I walked out of that clinic without looking back. Outside, though the sun was hidden behind heavy clouds, I felt watched. From a distance, at the end of the lonely street, the tall figure of Alaric stood still. He didn't approach, but his gaze locked onto me. He knew. The King knew that his heirs were breathing inside me.
The cold, relentless rain lashed against my window, a rhythmic drumming that felt like a death knell in the silence of my apartment. I sat on the edge of my bed, my hands trembling as I held my phone, the screen’s artificial glow the only light in the room. My reflection in the dark glass of the window looked like a ghost—pale skin, sunken eyes, and that terrifyingly visible curve in my lower abdomen that shouldn't have been there. It had only been a month, yet I looked as if I were well into my second trimester.
I dialed a number I had sworn never to call again. A number from a past life I had tried so hard to bury, belonging to a man named Julian—a disgraced historian living in the shadows of Paris who specialized in myths the modern world chose to forget.

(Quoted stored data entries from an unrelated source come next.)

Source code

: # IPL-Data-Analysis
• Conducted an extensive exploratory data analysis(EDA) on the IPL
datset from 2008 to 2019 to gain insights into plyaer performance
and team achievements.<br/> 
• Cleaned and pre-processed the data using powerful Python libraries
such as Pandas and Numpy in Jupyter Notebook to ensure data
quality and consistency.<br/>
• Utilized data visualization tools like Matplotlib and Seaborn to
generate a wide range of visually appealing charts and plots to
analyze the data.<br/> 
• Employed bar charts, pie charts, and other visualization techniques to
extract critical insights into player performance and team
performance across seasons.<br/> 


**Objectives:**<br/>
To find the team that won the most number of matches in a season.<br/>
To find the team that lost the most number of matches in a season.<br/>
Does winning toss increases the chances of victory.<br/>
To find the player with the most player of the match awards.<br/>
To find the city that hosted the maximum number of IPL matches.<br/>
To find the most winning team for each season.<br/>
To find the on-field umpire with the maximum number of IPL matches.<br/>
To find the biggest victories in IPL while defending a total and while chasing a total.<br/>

The line crackled with heavy static. Ring... ring... Finally, a raspy, aged voice answered. "Allo?"
"Julian... it's me, Lyra. I need your help," I whispered, my voice sounding thin and brittle, like dry leaves.
"Lyra? Why are you calling after all these years? I told you, the things I study... they are dangerous. Some secrets are meant to stay buried."
"I was marked, Julian," I blurted out, the words tasting like copper in my mouth. "A night at a bar... a man with eyes like the abyss. And now... Julian, I’m pregnant. The doctors are terrified. They say the fetuses are developing at a rate that will kill me. They told me to terminate, but I can't... I feel them, Julian. They aren't just babies."
There was a total, suffocating silence from the other end of the line. I could hear Julian’s ragged, uneven breathing. "Describe the mark," he commanded, his voice suddenly sharp, stripped of its age and filled with a cold urgency.
"Two punctures. Gold-flecked bruising around the site. And... my senses are changing, Julian. I can hear the neighbors whispering through the walls three floors up. I can see in the pitch black. And the hunger... I crave things that no human should ever desire."
I heard the distinct sound of glass shattering on his end. "Listen to me very carefully, Lyra," Julian hissed, his voice trembling with a terrifying mixture of awe and pure dread. "You are carrying a miracle that has not occurred in over a thousand years. The Royal Bloodline of the Valerius—the Vampire Kings—was thought to be sterile for an eternity, a curse from the heavens to prevent their kind from ruling the earth forever."
"A King?" I gasped, clutching my stomach as a sharp, powerful kick—stronger than any human infant could ever manage—jolted through my core.
"If what you say is true, you are now the most precious and the most hunted creature on this planet. Do not go back to the hospitals. Do not trust the authorities. To them, you are not a woman; you are a specimen. They will dissect you to understand the secret of immortal procreation."
"What do I do?" I cried, tears finally stinging my eyes.
"Run. Hide. And whatever you do, do not let him find you yet. If the father is who I think he is—Alaric Valerius—his enemies will burn entire cities to the ground just to find his heirs."
"But Julian... he’s already here," I whispered, my gaze drifting to the window. Down in the street, under the flickering yellow glow of a dying streetlamp, stood the tall figure in the long black coat. He didn't move. He didn't blink. He just stared up at my window with those void-like eyes. "He’s been there every night, watching me."
"Then God help us all," Julian whispered before the line went dead with a haunting dial tone.
I dropped the phone, the plastic clattering on the floor. The silence of the room was suddenly broken by a low, guttural growl. It didn't come from the street. It came from inside me. My children were hungry, and I realized then that the hunt for our lives had officially begun.